South Dakota State University doctoral student Neha Neha, left, and professor Sanjeev Anand examine Listeria colonies, as part of research to improve Listeria risk assessment models. More robust risk assessment models will help food manufacturers enhance food safety protocols and thus protect consumers from foodborne illnesses. (Photo courtesy of South Dakota State University)

About 1,600 Americans become ill from eating foods contaminated with Listeria each year according to the Centers for Disease Control and Prevention. The pathogen’s recent influx in a variety of fresh, frozen and processed foods is reinforcing the importance of understanding how contamination occurs in processing plants.

A recent article by South Dakota State University’s Department of Dairy and Food Science examines the industry’s need for a more comprehensive approach in Listeria risk-assessment.

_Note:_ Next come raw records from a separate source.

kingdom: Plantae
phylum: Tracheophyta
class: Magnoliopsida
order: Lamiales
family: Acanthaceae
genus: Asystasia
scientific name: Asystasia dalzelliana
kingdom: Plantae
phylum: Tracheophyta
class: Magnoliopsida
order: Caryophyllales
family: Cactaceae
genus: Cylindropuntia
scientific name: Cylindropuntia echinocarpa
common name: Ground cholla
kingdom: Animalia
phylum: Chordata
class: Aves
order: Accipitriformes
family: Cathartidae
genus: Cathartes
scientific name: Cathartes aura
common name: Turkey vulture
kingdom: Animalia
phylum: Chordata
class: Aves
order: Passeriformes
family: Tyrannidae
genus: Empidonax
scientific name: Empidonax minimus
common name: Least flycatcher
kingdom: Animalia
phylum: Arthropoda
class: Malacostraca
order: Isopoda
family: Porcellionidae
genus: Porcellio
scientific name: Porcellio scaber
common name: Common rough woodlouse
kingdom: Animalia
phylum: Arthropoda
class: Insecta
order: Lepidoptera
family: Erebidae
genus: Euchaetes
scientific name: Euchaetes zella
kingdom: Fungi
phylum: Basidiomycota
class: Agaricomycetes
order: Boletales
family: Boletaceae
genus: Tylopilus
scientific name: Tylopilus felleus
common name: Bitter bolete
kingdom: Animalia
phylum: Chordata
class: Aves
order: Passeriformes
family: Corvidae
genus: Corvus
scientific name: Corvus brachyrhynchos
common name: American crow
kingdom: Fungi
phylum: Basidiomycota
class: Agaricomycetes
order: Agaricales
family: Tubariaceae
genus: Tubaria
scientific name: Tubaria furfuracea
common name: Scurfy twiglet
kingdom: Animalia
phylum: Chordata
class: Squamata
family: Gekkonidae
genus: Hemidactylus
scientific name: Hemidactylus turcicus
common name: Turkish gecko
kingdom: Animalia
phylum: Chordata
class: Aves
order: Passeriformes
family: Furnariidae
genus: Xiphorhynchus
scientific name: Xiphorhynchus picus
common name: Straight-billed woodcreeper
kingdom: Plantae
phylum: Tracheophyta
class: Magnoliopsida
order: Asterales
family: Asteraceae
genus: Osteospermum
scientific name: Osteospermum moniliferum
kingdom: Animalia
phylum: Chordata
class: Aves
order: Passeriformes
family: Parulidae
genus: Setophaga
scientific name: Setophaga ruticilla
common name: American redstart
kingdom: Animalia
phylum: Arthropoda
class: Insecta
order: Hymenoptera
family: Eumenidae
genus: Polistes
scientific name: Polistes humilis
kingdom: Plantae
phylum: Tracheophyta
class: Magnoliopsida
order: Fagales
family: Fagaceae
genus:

According to dairy science professor Sanjeev Anand, Listeria contamination has been  traced to niches in food processing environment that provide safe harbor for the bacteria. For example, bacteria on the spout of an ice cream freezer in one commercial ice cream plant was identified as the source of Listeria contamination.

“Listeria is a cold-loving microorganism. Pasteurization and cooking kills Listeria, but the bacteria can grow at temperatures 40 degrees F and above in refrigerators and can even survive freezing,” according to the university’s report.

With the issue of cross contamination in manufacturing environments, researchers are working to determine how Listeria builds up in those settings, what characteristics make it possible, and how it resists cleaning efforts.

To examine the pathogen’s persistence, the scientists will conduct whole genome sequencing of the bacteria, with the goal of understanding the gene expression that leads to colonization.

It will also help them compare resident strains of Listeria, which have the ability to form resilient biofilms in the harborage sites and are difficult to eradicate.